# DATASET CONTENT
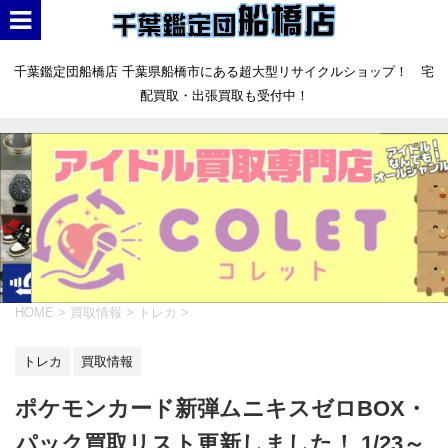
千葉鑑定団船橋店 千葉県船橋市にある超大型リサイクルショップ！ 宅
配買取・出張買取も受付中！
HOME
>
買取情報
>
トレカ
>
トレカ
買取情報
ポケモンカード新弾ムニキスゼロBOX・
パック買取リスト更新しました！ 1/23～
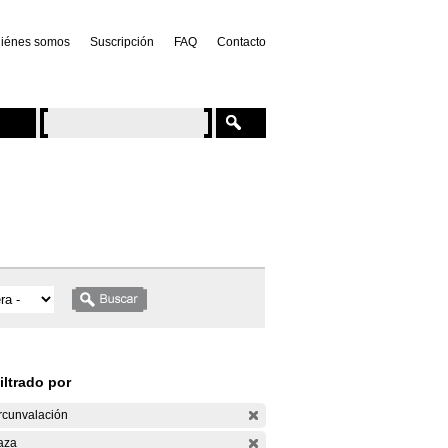
iénes somos
Suscripción
FAQ
Contacto
iltrado por
rcunvalación
aza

# PROBLEM STATEMENT
Exclude the pictures, and transcribe all of the material exactly.

# WRITTEN RESPONSE
千葉鑑定団船橋店 千葉県船橋市にある超大型リサイクルショップ！ 宅
配買取・出張買取も受付中！
HOME
>
買取情報
>
トレカ
>
トレカ
買取情報
ポケモンカード新弾ムニキスゼロBOX・
パック買取リスト更新しました！ 1/23～
iénes somos
Suscripción
FAQ
Contacto
iltrado por
rcunvalación
aza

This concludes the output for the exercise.